Sirianni has not been diagnosed with ADHD, which may be why he experienced apparent side effects, according to Dr. Rachel Klein, a professor of child and adolescent psychiatry at New York University.
Klein said when Adderall or amphetamine-containing substances are given therapeutically to those with ADHD, those patients often experience a subtle decrease in energy that can help them perform day-to-day tasks.
"They'll exhibit more appropriate behavior, be less impulsive, less impatient, less hyperactive," Klein said. "It doesn't do this to people who don't have ADHD. You won't feel lethargic if you take it -- if anything you'll feel more stimulated."
That stimulation sensation can lead to the faster heart rate and uneasiness Sirianni experienced, but Klein said long term use of Adderall-like stimulants by those who don't have ADHD could lead to more serious psychological side effects.
She said these effects hinge on how much you take and how often you take prescription-grade amphetamines, and if you have an underlying psychological issue you may not be aware of.
"If you keep taking it at high doses, you can develop psychotic symptoms," Klein said. "These could include being suspicious of everyone, thinking things around you have special significance. You feel like you're in some sort of danger, or delusional like people are against you and want to hurt you."
But Headley with Gentech Pharmaceuticals said his company reformulated the ingredients found in Adderall to try to eliminate most of these side effects.
"We're sort of playing off of [Adderall's ingredients] for something that is safer and cleaner without the side effects," Headley said.
The amphetamine-like substance in ADDTabz, called Ampheta CDP, can't be found in medical literature or in Google searches, mainly because Gentech invented the compound. AdderRx uses a compound called Nuphetamine HCM, another ingredient that can't be found in medical resources or internet searches. The only information the company said about the ingredient in AdderRx is that it has "a chemical structure similar to the naturally occurring adrenaline and noradrenaline."
Pills Lack Safety Data
Johns Hopkins' Cole said the descriptions and names of the ingredients signal to him that the compounds are extremely similar to amphetamines, which promote the release of the hormone adrenaline known for its role in the "fight-or-flight" response.

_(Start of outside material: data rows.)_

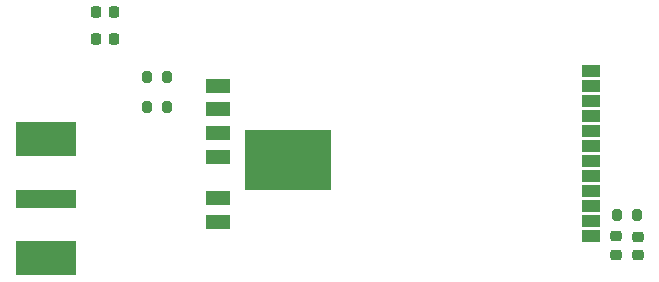
<source format=gtp>
%TF.GenerationSoftware,KiCad,Pcbnew,8.0.5*%
%TF.CreationDate,2024-12-07T14:51:24-08:00*%
%TF.ProjectId,Groundstation_2400_Hat,47726f75-6e64-4737-9461-74696f6e5f32,v1.1*%
%TF.SameCoordinates,Original*%
%TF.FileFunction,Paste,Top*%
%TF.FilePolarity,Positive*%
%FSLAX46Y46*%
G04 Gerber Fmt 4.6, Leading zero omitted, Abs format (unit mm)*
G04 Created by KiCad (PCBNEW 8.0.5) date 2024-12-07 14:51:24*
%MOMM*%
%LPD*%
G01*
G04 APERTURE LIST*
G04 Aperture macros list*
%AMRoundRect*
0 Rectangle with rounded corners*
0 $1 Rounding radius*
0 $2 $3 $4 $5 $6 $7 $8 $9 X,Y pos of 4 corners*
0 Add a 4 corners polygon primitive as box body*
4,1,4,$2,$3,$4,$5,$6,$7,$8,$9,$2,$3,0*
0 Add four circle primitives for the rounded corners*
1,1,$1+$1,$2,$3*
1,1,$1+$1,$4,$5*
1,1,$1+$1,$6,$7*
1,1,$1+$1,$8,$9*
0 Add four rect primitives between the rounded corners*
20,1,$1+$1,$2,$3,$4,$5,0*
20,1,$1+$1,$4,$5,$6,$7,0*
20,1,$1+$1,$6,$7,$8,$9,0*
20,1,$1+$1,$8,$9,$2,$3,0*%
G04 Aperture macros list end*
%ADD10RoundRect,0.225000X-0.225000X-0.250000X0.225000X-0.250000X0.225000X0.250000X-0.225000X0.250000X0*%
%ADD11RoundRect,0.225000X-0.250000X0.225000X-0.250000X-0.225000X0.250000X-0.225000X0.250000X0.225000X0*%
%ADD12RoundRect,0.200000X-0.200000X-0.275000X0.200000X-0.275000X0.200000X0.275000X-0.200000X0.275000X0*%
%ADD13R,1.500000X0.975000*%
%ADD14R,2.000000X1.300000*%
%ADD15R,7.300000X5.100000*%
%ADD16R,5.080000X1.500000*%
%ADD17R,5.040000X3.000000*%
%ADD18R,5.080000X3.000000*%
%ADD19RoundRect,0.200000X0.200000X0.275000X-0.200000X0.275000X-0.200000X-0.275000X0.200000X-0.275000X0*%
G04 APERTURE END LIST*
D10*
X107475000Y-110222500D03*
X109025000Y-110222500D03*
D11*
X151540000Y-126965000D03*
X151540000Y-128515000D03*
D12*
X111850000Y-113500000D03*
X113500000Y-113500000D03*
D13*
X149395000Y-126950000D03*
X149395000Y-125680000D03*
X149395000Y-124410000D03*
X149395000Y-123140000D03*
X149395000Y-121870000D03*
X149395000Y-120600000D03*
X149395000Y-119330000D03*
X149395000Y-118060000D03*
X149395000Y-116790000D03*
X149395000Y-115520000D03*
X149395000Y-114250000D03*
X149395000Y-112980000D03*
D14*
X117855000Y-114200000D03*
X117855000Y-116200000D03*
X117855000Y-118200000D03*
X117855000Y-120200000D03*
X117855000Y-123720000D03*
X117855000Y-125720000D03*
D15*
X123755000Y-120450000D03*
D16*
X103250000Y-123750000D03*
D17*
X103270000Y-118750000D03*
D18*
X103250000Y-128750000D03*
D12*
X111850000Y-116010000D03*
X113500000Y-116010000D03*
D19*
X153275000Y-125150000D03*
X151625000Y-125150000D03*
D11*
X153420000Y-126975000D03*
X153420000Y-128525000D03*
D10*
X107475000Y-108000000D03*
X109025000Y-108000000D03*
M02*

</source>
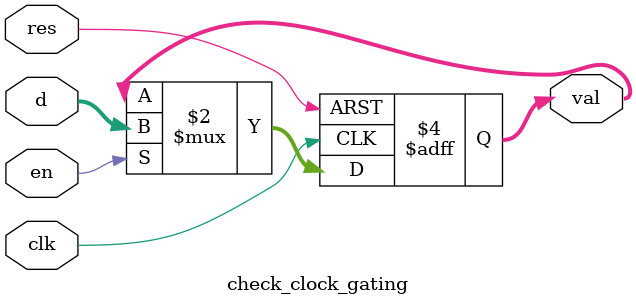
<source format=v>
module check_clock_gating (input clk , input res , input [31:0] d , output reg [31:0] val , input en);

always @ (posedge clk , posedge res)
begin
	if(res)
		val <= 31'b0;
	else if (en)
		val <= d;

end

endmodule

</source>
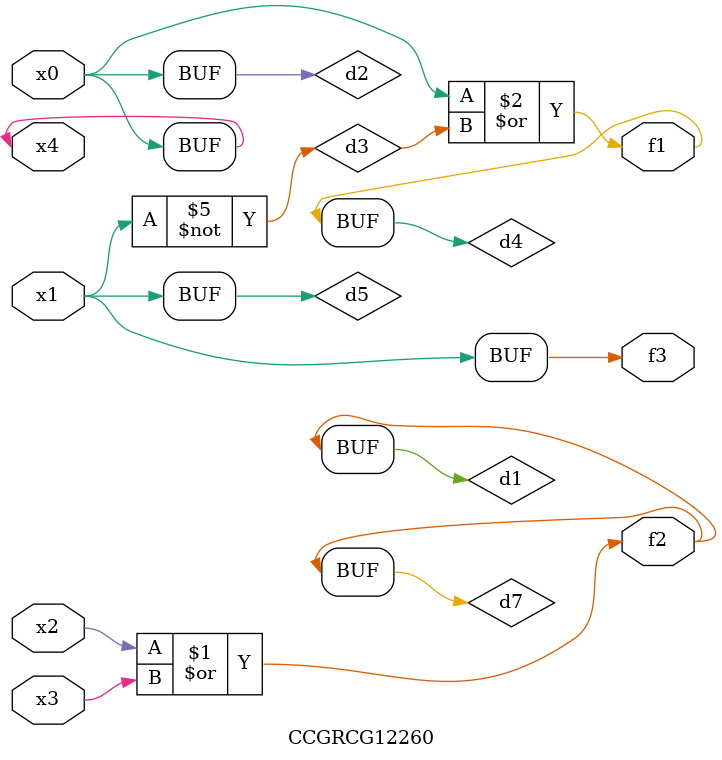
<source format=v>
module CCGRCG12260(
	input x0, x1, x2, x3, x4,
	output f1, f2, f3
);

	wire d1, d2, d3, d4, d5, d6, d7;

	or (d1, x2, x3);
	buf (d2, x0, x4);
	not (d3, x1);
	or (d4, d2, d3);
	not (d5, d3);
	nand (d6, d1, d3);
	or (d7, d1);
	assign f1 = d4;
	assign f2 = d7;
	assign f3 = d5;
endmodule

</source>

"Amphetamines are dangerous, potentially very toxic stuff," Cole said. "It could cause cardiovascular toxicity and dilate blood vessels, which could lower your blood pressure and cause changes in heart rate that could be dangerous."
But Headley said the compound his company uses lacks these dangerous side effects because it's not identical to the amphetamines used in Adderall.

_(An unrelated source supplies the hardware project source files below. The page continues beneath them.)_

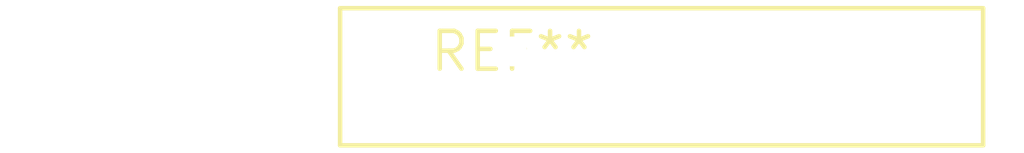
<source format=kicad_pcb>
(kicad_pcb (version 20240108) (generator pcbnew)

  (general
    (thickness 1.6)
  )

  (paper "A4")
  (layers
    (0 "F.Cu" signal)
    (31 "B.Cu" signal)
    (32 "B.Adhes" user "B.Adhesive")
    (33 "F.Adhes" user "F.Adhesive")
    (34 "B.Paste" user)
    (35 "F.Paste" user)
    (36 "B.SilkS" user "B.Silkscreen")
    (37 "F.SilkS" user "F.Silkscreen")
    (38 "B.Mask" user)
    (39 "F.Mask" user)
    (40 "Dwgs.User" user "User.Drawings")
    (41 "Cmts.User" user "User.Comments")
    (42 "Eco1.User" user "User.Eco1")
    (43 "Eco2.User" user "User.Eco2")
    (44 "Edge.Cuts" user)
    (45 "Margin" user)
    (46 "B.CrtYd" user "B.Courtyard")
    (47 "F.CrtYd" user "F.Courtyard")
    (48 "B.Fab" user)
    (49 "F.Fab" user)
    (50 "User.1" user)
    (51 "User.2" user)
    (52 "User.3" user)
    (53 "User.4" user)
    (54 "User.5" user)
    (55 "User.6" user)
    (56 "User.7" user)
    (57 "User.8" user)
    (58 "User.9" user)
  )

  (setup
    (pad_to_mask_clearance 0)
    (pcbplotparams
      (layerselection 0x00010fc_ffffffff)
      (plot_on_all_layers_selection 0x0000000_00000000)
      (disableapertmacros false)
      (usegerberextensions false)
      (usegerberattributes false)
      (usegerberadvancedattributes false)
      (creategerberjobfile false)
      (dashed_line_dash_ratio 12.000000)
      (dashed_line_gap_ratio 3.000000)
      (svgprecision 4)
      (plotframeref false)
      (viasonmask false)
      (mode 1)
      (useauxorigin false)
      (hpglpennumber 1)
      (hpglpenspeed 20)
      (hpglpendiameter 15.000000)
      (dxfpolygonmode false)
      (dxfimperialunits false)
      (dxfusepcbnewfont false)
      (psnegative false)
      (psa4output false)
      (plotreference false)
      (plotvalue false)
      (plotinvisibletext false)
      (sketchpadsonfab false)
      (subtractmaskfromsilk false)
      (outputformat 1)
      (mirror false)
      (drillshape 1)
      (scaleselection 1)
      (outputdirectory "")
    )
  )

  (net 0 "")

  (footprint "RV_Disc_D21.5mm_W4.6mm_P10mm" (layer "F.Cu") (at 0 0))

)

</source>
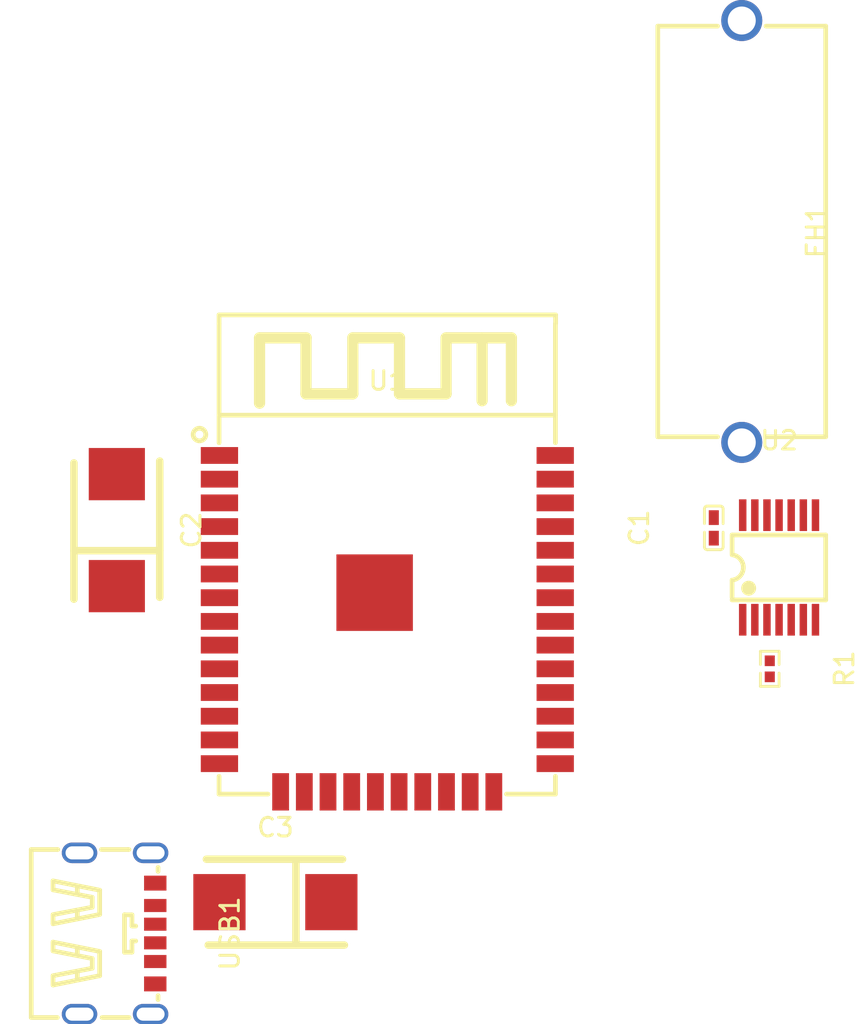
<source format=kicad_pcb>
(kicad_pcb
	(version 20241229)
	(generator "pcbnew")
	(generator_version "9.0")
	(general
		(thickness 1.6)
		(legacy_teardrops no)
	)
	(paper "A4")
	(layers
		(0 "F.Cu" signal)
		(2 "B.Cu" signal)
		(9 "F.Adhes" user "F.Adhesive")
		(11 "B.Adhes" user "B.Adhesive")
		(13 "F.Paste" user)
		(15 "B.Paste" user)
		(5 "F.SilkS" user "F.Silkscreen")
		(7 "B.SilkS" user "B.Silkscreen")
		(1 "F.Mask" user)
		(3 "B.Mask" user)
		(17 "Dwgs.User" user "User.Drawings")
		(19 "Cmts.User" user "User.Comments")
		(21 "Eco1.User" user "User.Eco1")
		(23 "Eco2.User" user "User.Eco2")
		(25 "Edge.Cuts" user)
		(27 "Margin" user)
		(31 "F.CrtYd" user "F.Courtyard")
		(29 "B.CrtYd" user "B.Courtyard")
		(35 "F.Fab" user)
		(33 "B.Fab" user)
		(39 "User.1" user)
		(41 "User.2" user)
		(43 "User.3" user)
		(45 "User.4" user)
		(47 "User.5" user)
		(49 "User.6" user)
		(51 "User.7" user)
		(53 "User.8" user)
		(55 "User.9" user)
	)
	(setup
		(pad_to_mask_clearance 0)
		(allow_soldermask_bridges_in_footprints no)
		(tenting front back)
		(pcbplotparams
			(layerselection 0x00000000_00000000_000010fc_ffffffff)
			(plot_on_all_layers_selection 0x00000000_00000000_00000000_00000000)
			(disableapertmacros no)
			(usegerberextensions no)
			(usegerberattributes yes)
			(usegerberadvancedattributes yes)
			(creategerberjobfile yes)
			(dashed_line_dash_ratio 12.000000)
			(dashed_line_gap_ratio 3.000000)
			(svgprecision 4)
			(plotframeref no)
			(mode 1)
			(useauxorigin no)
			(hpglpennumber 1)
			(hpglpenspeed 20)
			(hpglpendiameter 15.000000)
			(pdf_front_fp_property_popups yes)
			(pdf_back_fp_property_popups yes)
			(pdf_metadata yes)
			(pdf_single_document no)
			(dxfpolygonmode yes)
			(dxfimperialunits yes)
			(dxfusepcbnewfont yes)
			(psnegative no)
			(psa4output no)
			(plot_black_and_white yes)
			(sketchpadsonfab no)
			(plotpadnumbers no)
			(hidednponfab no)
			(sketchdnponfab yes)
			(crossoutdnponfab yes)
			(subtractmaskfromsilk no)
			(outputformat 1)
			(mirror no)
			(drillshape 1)
			(scaleselection 1)
			(outputdirectory "")
		)
	)
	(net 0 "")
	(net 1 "IO23")
	(net 2 "IO21")
	(net 3 "SCS_CMD")
	(net 4 "IO32")
	(net 5 "IO27")
	(net 6 "IO12")
	(net 7 "IO22")
	(net 8 "IO19")
	(net 9 "RXD0")
	(net 10 "SDI_SD1")
	(net 11 "SHD_SD2")
	(net 12 "EN")
	(net 13 "TXD0")
	(net 14 "IO0")
	(net 15 "P4Y")
	(net 16 "IO26")
	(net 17 "IO25")
	(net 18 "IO5")
	(net 19 "IO2")
	(net 20 "SENSOR_VN")
	(net 21 "IO35")
	(net 22 "IO33")
	(net 23 "SENSOR_VP")
	(net 24 "IO14")
	(net 25 "IO17")
	(net 26 "P2Y")
	(net 27 "IO18")
	(net 28 "IO16")
	(net 29 "SDO_SD0")
	(net 30 "IO34")
	(net 31 "P3Y")
	(net 32 "esp32Controller.footprint.pins[25].net-net")
	(net 33 "SCK_CLK")
	(net 34 "IO13")
	(net 35 "IO15")
	(net 36 "SWP_SD3")
	(net 37 "levelShifter_P1Y_Resistor-net")
	(net 38 "P1A")
	(net 39 "P3V3")
	(net 40 "EH")
	(net 41 "B5")
	(net 42 "A5")
	(net 43 "VCC")
	(net 44 "gnd")
	(net 45 "data_in-1")
	(net 46 "VDD")
	(footprint "Samsung_Electro_Mechanics_CL05B104KO5NNNC:C0402" (layer "F.Cu") (at 103.5 88.95 90))
	(footprint "AVX_TAJD477K006RNJ:CASE-D_7343" (layer "F.Cu") (at 80 109))
	(footprint "XFCN_PTF_15:FUSE-TH_L22.0-W9.0-P22.60" (layer "F.Cu") (at 105 73.07 -90))
	(footprint "Espressif_Systems_ESP32_WROOM_32_N4:WIFIM-SMD_ESP32-WROOM-32-N4" (layer "F.Cu") (at 86 94.08))
	(footprint "Texas_Instruments_SN74AHCT125PWR:TSSOP-14_L5.0-W4.4-P0.65-LS6.4-BL" (layer "F.Cu") (at 107 91.07))
	(footprint "UNI_ROYAL_0402WGF1000TCE:R0402" (layer "F.Cu") (at 106.5 96.5 -90))
	(footprint "SHOU_HAN_TYPE_C_6P:TYPE-C-SMD_TYPE-C-6P" (layer "F.Cu") (at 71.53 110.68 -90))
	(footprint "AVX_TAJD477K006RNJ:CASE-D_7343" (layer "F.Cu") (at 71.5 89.07 -90))
	(embedded_fonts no)
)

</source>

"It comes very close, but it's not the same chemical, and it's not the same ingredient," Headley said. "It's not like comparing apples and apples -- it's more like oranges and tangerines."
Since ADDTabz launched last year, Headley said he's only heard mild complaints from 1 to 2 percent of people who have tried the product.
Still, Cole advises consumers to steer clear of products labeled as "prescription strength" containing synthetic amphetamines or ambiguous ingredients.
"These should be treated the way prescription drugs are treated and prescribed by a physician if they are given," Cole said. "And I'm not saying they should be given at all."